By Shawn W. Crispin
CPJ

Sep 19, 2012 

Vietnamese officials are stepping up repression of old and new media even as they promote an image of an open, globalized economy. Intense surveillance and imprisonment of critical journalists, coupled with increasingly restrictive laws, are choking the flow of information.

Geoffrey Cain, a researcher who has sought to identify patterns in Vietnam’s press censorship, told CPJ that interviews he conducted with local reporters suggested that press freedoms have been on a “downward spiral” since 2006, the year two local reporters broke news of a high-level scandal at the Ministry of Transport, known as PMU-18, and were later sentenced to prison for “abusing democratic freedoms.”
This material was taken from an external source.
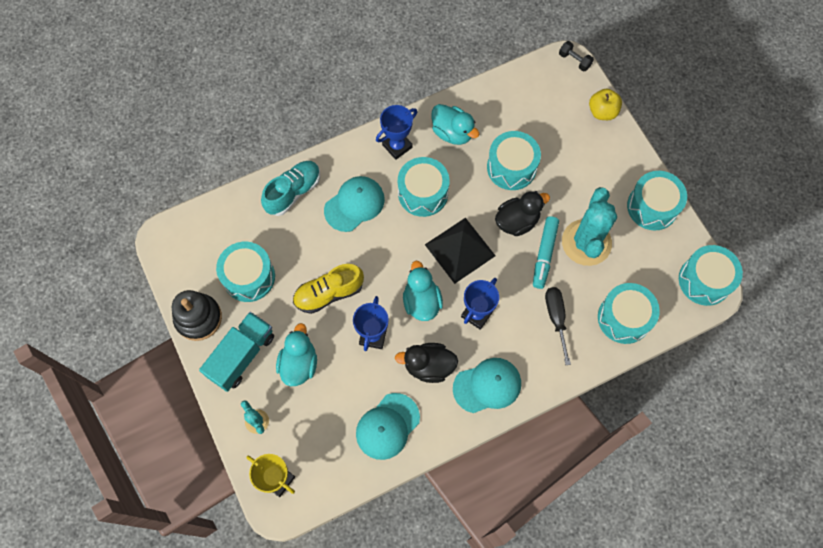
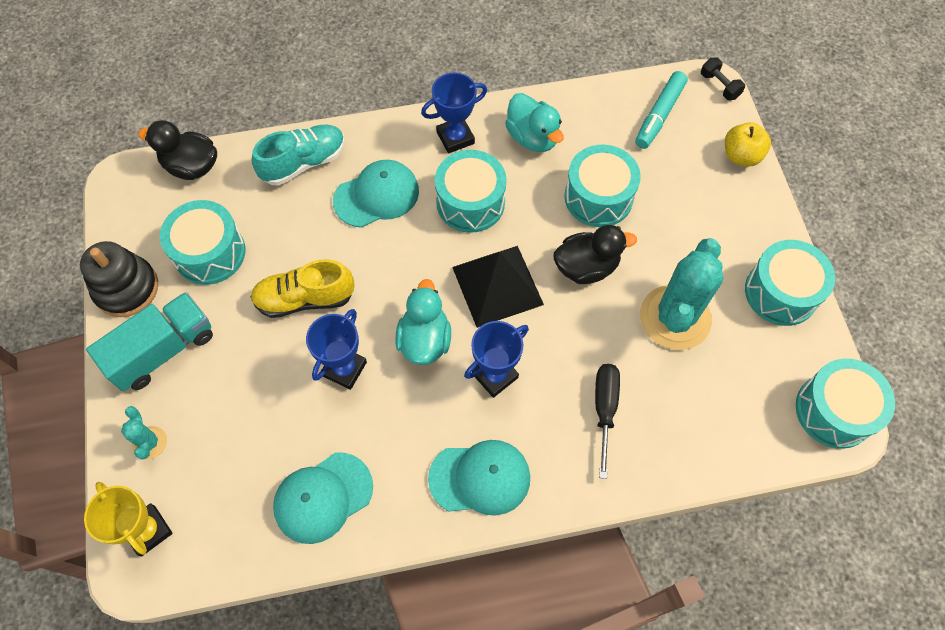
camera: 15 degrees right, 5 degrees down
(299, 364) = (233, 380): turquoise duck -> none
(428, 366) = (406, 429): black duck -> black duck (191, 166)
(544, 254) = (611, 319): turquoise marker -> turquoise marker (659, 115)
(624, 318) = (702, 433): turquoise drum -> none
Yet Cain believes Communist Party leaders have recently allowed for more enterprise reporting on local-level corruption—a practice he described as “deliberately incomplete censorship”—as a way to discipline and humiliate provincial civil servants and police officials outside of the party’s central reach. Local journalists said they believe that increased factional competition inside the Communist Party has also made decision-making over the media less certain.

“The censorship boundaries have become so nebulous, and the security people are always keeping an eye on reporters, a sort of panopticon effect,” Cain said in an email correspondence with CPJ. “There seems to be less and less of a correlation between their reporting topics, their editing ranks, and whether or not they get in trouble. The party uses this uncertainty to keep them on their toes.”